Excerpted data

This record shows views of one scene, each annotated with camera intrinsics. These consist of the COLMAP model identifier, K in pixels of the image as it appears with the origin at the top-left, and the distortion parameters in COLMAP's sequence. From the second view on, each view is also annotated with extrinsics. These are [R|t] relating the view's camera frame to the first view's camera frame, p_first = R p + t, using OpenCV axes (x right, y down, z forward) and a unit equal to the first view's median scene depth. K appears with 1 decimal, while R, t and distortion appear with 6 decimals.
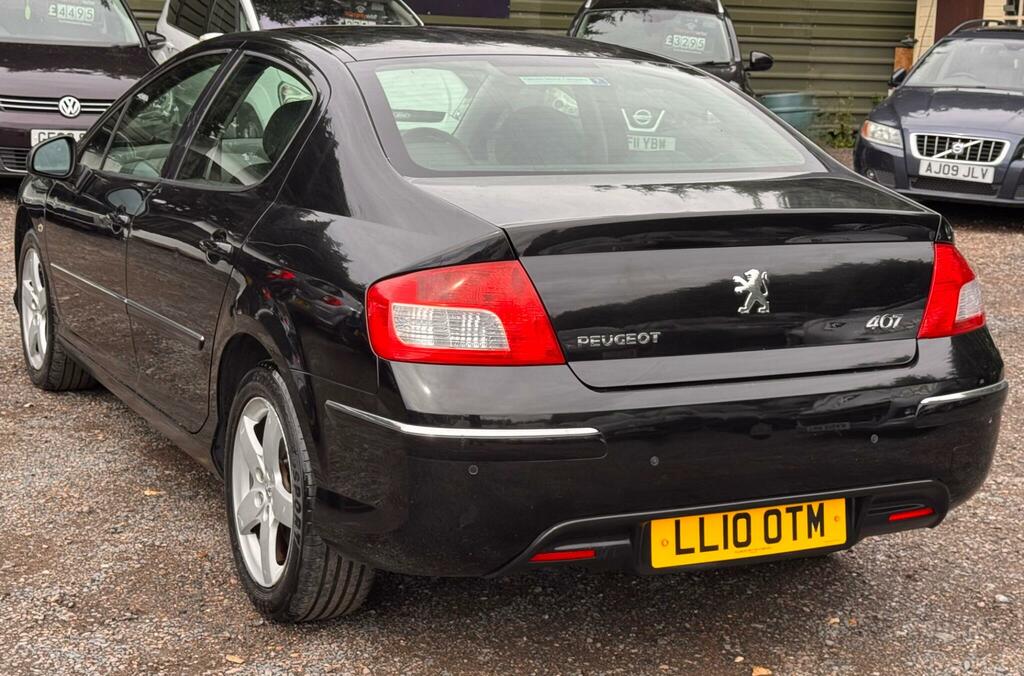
lens RADIAL K [[1684.9, 0, 509.5], [0, 1684.9, 334.7], [0, 0, 1]] dist [0.145886, 0.000000]
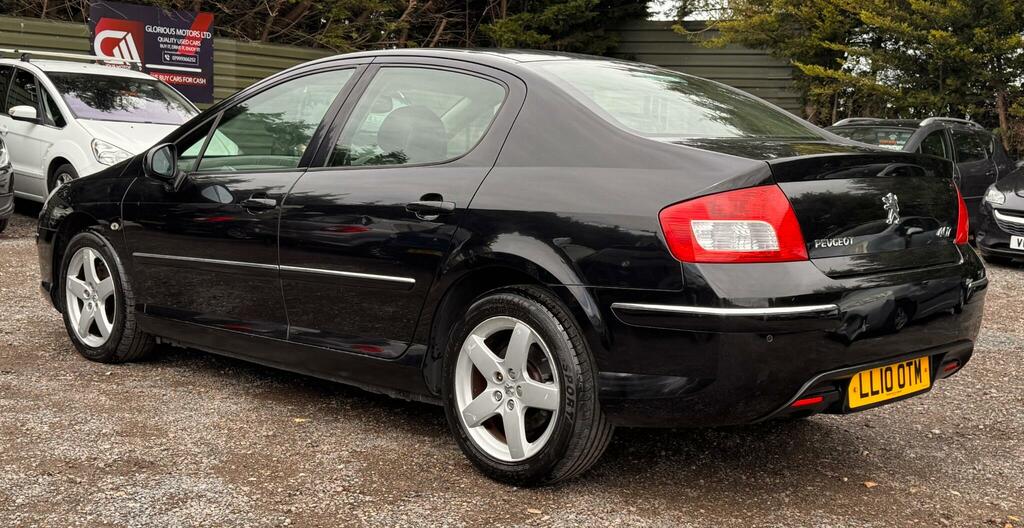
lens RADIAL K [[1209.8, 0, 517.2], [0, 1209.8, 336.1], [0, 0, 1]] dist [0.135078, 0.000000]
pose [[0.943574, -0.060939, 0.325507, -0.477791], [0.065942, 0.997814, -0.004348, 0.062385], [-0.324530, 0.025567, 0.945530, 0.130600]]
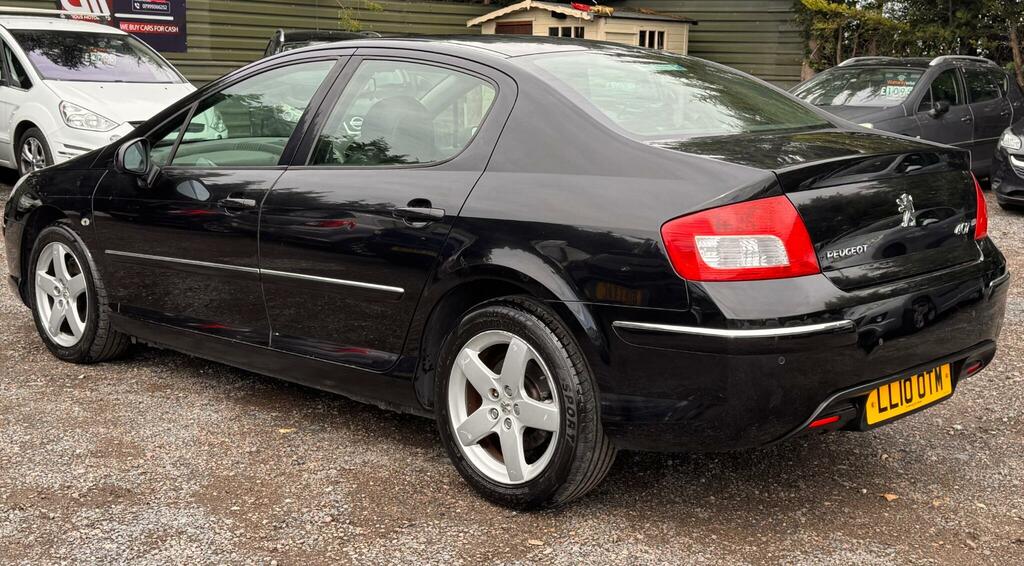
lens RADIAL K [[1271.4, 0, 509.1], [0, 1271.4, 272.0], [0, 0, 1]] dist [0.127357, 0.000000]
pose [[0.942309, -0.080409, 0.324943, -0.472779], [0.086644, 0.996228, -0.004737, 0.000419], [-0.323336, 0.032618, 0.945722, 0.136861]]
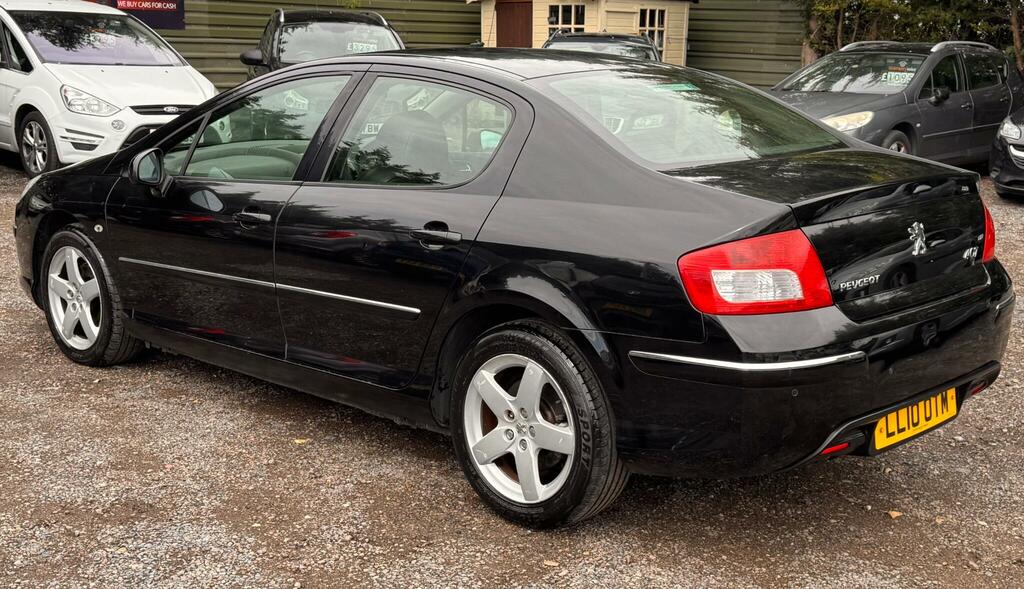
lens RADIAL K [[1264.9, 0, 514.9], [0, 1264.9, 303.3], [0, 0, 1]] dist [0.128151, 0.000000]
pose [[0.939781, -0.091928, 0.329182, -0.488583], [0.081559, 0.995643, 0.045203, -0.045440], [-0.331903, -0.015633, 0.943184, 0.132684]]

Work instruction
A word-for-word copy of the listing is needed, with no pictures in it.

Exercise response
This record shows views of one scene, each annotated with camera intrinsics. These consist of the COLMAP model identifier, K in pixels of the image as it appears with the origin at the top-left, and the distortion parameters in COLMAP's sequence. From the second view on, each view is also annotated with extrinsics. These are [R|t] relating the view's camera frame to the first view's camera frame, p_first = R p + t, using OpenCV axes (x right, y down, z forward) and a unit equal to the first view's median scene depth. K appears with 1 decimal, while R, t and distortion appear with 6 decimals.
lens RADIAL K [[1684.9, 0, 509.5], [0, 1684.9, 334.7], [0, 0, 1]] dist [0.145886, 0.000000]
lens RADIAL K [[1209.8, 0, 517.2], [0, 1209.8, 336.1], [0, 0, 1]] dist [0.135078, 0.000000]
pose [[0.943574, -0.060939, 0.325507, -0.477791], [0.065942, 0.997814, -0.004348, 0.062385], [-0.324530, 0.025567, 0.945530, 0.130600]]
lens RADIAL K [[1271.4, 0, 509.1], [0, 1271.4, 272.0], [0, 0, 1]] dist [0.127357, 0.000000]
pose [[0.942309, -0.080409, 0.324943, -0.472779], [0.086644, 0.996228, -0.004737, 0.000419], [-0.323336, 0.032618, 0.945722, 0.136861]]
lens RADIAL K [[1264.9, 0, 514.9], [0, 1264.9, 303.3], [0, 0, 1]] dist [0.128151, 0.000000]
pose [[0.939781, -0.091928, 0.329182, -0.488583], [0.081559, 0.995643, 0.045203, -0.045440], [-0.331903, -0.015633, 0.943184, 0.132684]]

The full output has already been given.